Written task: The records sit below. Return every line in them that holds the word "MemRead".

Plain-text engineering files
= = = = =
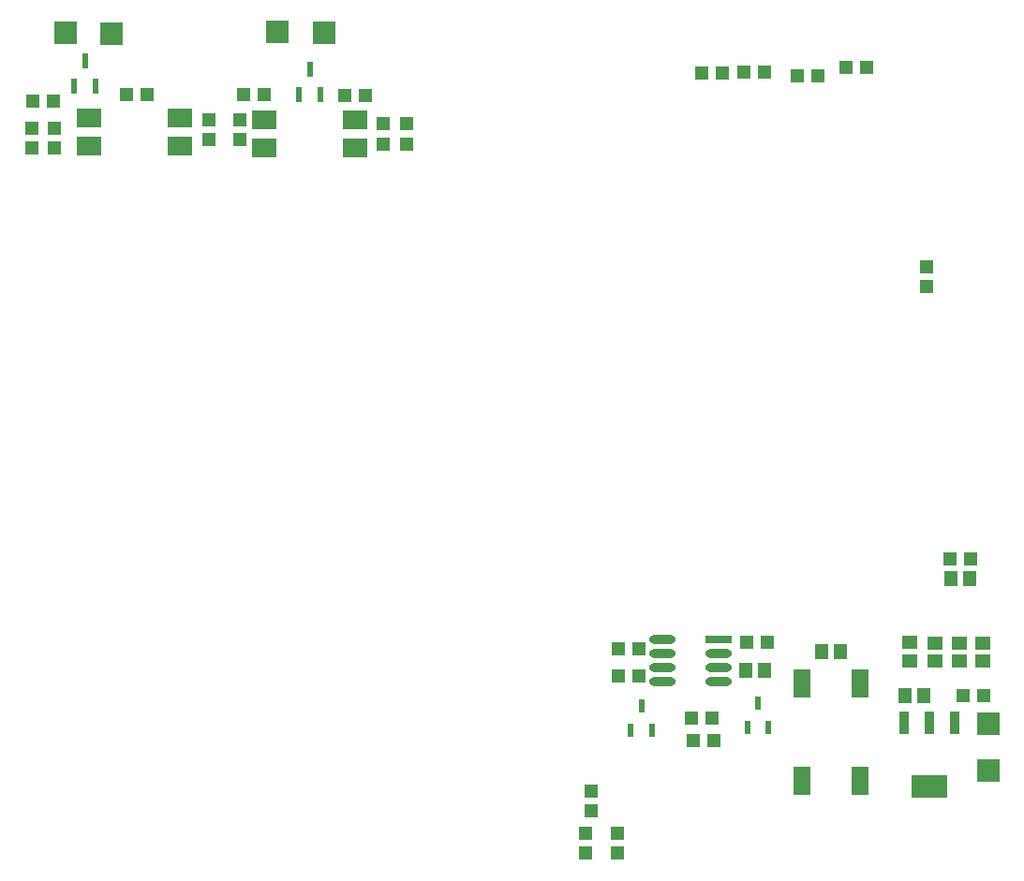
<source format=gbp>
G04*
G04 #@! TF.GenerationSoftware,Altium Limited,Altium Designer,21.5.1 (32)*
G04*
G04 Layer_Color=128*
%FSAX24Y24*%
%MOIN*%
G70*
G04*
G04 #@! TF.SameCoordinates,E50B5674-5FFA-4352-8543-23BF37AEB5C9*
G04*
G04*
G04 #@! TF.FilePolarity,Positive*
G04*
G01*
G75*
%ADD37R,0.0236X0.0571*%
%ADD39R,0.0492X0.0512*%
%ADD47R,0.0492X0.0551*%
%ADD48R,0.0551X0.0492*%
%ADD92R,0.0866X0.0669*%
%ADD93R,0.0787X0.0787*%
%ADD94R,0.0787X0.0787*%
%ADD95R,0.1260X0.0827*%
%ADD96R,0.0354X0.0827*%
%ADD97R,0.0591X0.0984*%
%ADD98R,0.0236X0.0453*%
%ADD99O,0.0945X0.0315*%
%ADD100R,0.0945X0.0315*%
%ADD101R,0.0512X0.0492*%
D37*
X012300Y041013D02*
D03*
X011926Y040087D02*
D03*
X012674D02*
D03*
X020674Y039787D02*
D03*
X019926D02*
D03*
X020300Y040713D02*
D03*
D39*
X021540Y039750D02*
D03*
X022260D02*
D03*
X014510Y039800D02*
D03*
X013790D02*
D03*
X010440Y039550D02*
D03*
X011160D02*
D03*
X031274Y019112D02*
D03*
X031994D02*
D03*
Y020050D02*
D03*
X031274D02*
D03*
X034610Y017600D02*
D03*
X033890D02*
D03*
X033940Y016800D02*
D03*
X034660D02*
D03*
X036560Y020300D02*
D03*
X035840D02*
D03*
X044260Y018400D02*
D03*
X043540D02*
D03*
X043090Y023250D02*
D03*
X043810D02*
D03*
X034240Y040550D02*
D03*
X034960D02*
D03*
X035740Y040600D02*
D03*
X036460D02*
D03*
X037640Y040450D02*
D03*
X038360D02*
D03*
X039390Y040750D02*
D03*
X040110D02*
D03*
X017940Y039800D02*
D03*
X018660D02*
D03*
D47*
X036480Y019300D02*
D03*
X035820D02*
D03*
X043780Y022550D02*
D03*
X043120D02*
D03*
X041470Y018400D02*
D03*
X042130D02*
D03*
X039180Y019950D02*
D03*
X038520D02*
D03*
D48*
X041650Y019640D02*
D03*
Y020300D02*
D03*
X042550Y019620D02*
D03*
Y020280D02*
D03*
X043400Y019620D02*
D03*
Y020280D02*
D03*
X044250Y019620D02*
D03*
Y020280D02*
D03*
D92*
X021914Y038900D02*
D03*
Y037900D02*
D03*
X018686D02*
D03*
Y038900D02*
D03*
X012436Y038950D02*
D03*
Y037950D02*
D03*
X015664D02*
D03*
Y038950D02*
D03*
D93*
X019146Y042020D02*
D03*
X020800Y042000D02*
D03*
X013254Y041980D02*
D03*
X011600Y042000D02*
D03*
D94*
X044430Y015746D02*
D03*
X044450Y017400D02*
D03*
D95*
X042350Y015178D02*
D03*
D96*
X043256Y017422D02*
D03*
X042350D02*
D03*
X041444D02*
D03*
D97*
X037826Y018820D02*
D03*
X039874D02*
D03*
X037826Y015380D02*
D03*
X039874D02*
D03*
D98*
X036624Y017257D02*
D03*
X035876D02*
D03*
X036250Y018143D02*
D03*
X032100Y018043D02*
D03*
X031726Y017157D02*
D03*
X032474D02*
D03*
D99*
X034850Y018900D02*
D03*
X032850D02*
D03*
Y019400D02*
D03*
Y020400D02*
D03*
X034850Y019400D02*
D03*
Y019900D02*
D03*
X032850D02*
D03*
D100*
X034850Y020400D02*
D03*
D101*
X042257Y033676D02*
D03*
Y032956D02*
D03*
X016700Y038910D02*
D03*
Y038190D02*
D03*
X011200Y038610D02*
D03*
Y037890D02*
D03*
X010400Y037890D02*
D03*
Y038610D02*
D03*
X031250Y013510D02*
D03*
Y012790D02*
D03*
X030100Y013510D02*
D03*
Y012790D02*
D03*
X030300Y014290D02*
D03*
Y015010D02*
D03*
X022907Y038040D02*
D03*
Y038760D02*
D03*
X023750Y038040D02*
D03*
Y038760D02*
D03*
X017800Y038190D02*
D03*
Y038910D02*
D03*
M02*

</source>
= = = = =
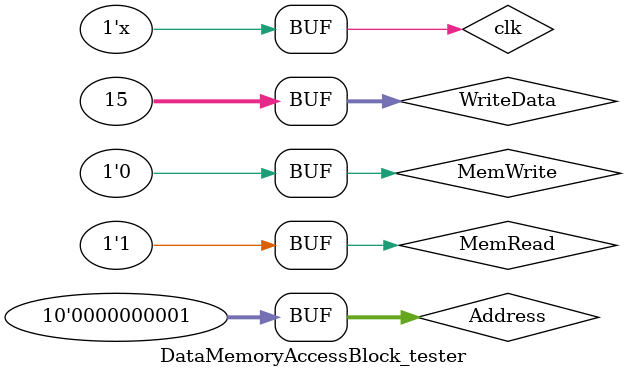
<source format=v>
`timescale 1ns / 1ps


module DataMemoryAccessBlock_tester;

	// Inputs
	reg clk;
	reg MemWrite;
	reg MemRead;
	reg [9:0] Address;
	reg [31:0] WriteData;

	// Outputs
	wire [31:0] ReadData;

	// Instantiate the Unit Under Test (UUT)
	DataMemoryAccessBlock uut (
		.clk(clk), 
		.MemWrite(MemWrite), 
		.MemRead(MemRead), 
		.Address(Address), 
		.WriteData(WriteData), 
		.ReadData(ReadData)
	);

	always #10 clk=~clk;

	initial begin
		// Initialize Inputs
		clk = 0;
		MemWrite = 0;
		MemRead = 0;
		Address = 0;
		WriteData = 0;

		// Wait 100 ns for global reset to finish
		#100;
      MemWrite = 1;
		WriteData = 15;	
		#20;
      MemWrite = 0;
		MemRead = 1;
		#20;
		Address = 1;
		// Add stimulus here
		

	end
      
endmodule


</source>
= = = = =
Solved exercise:
	reg MemRead;
		.MemRead(MemRead), 
		MemRead = 0;
		MemRead = 1;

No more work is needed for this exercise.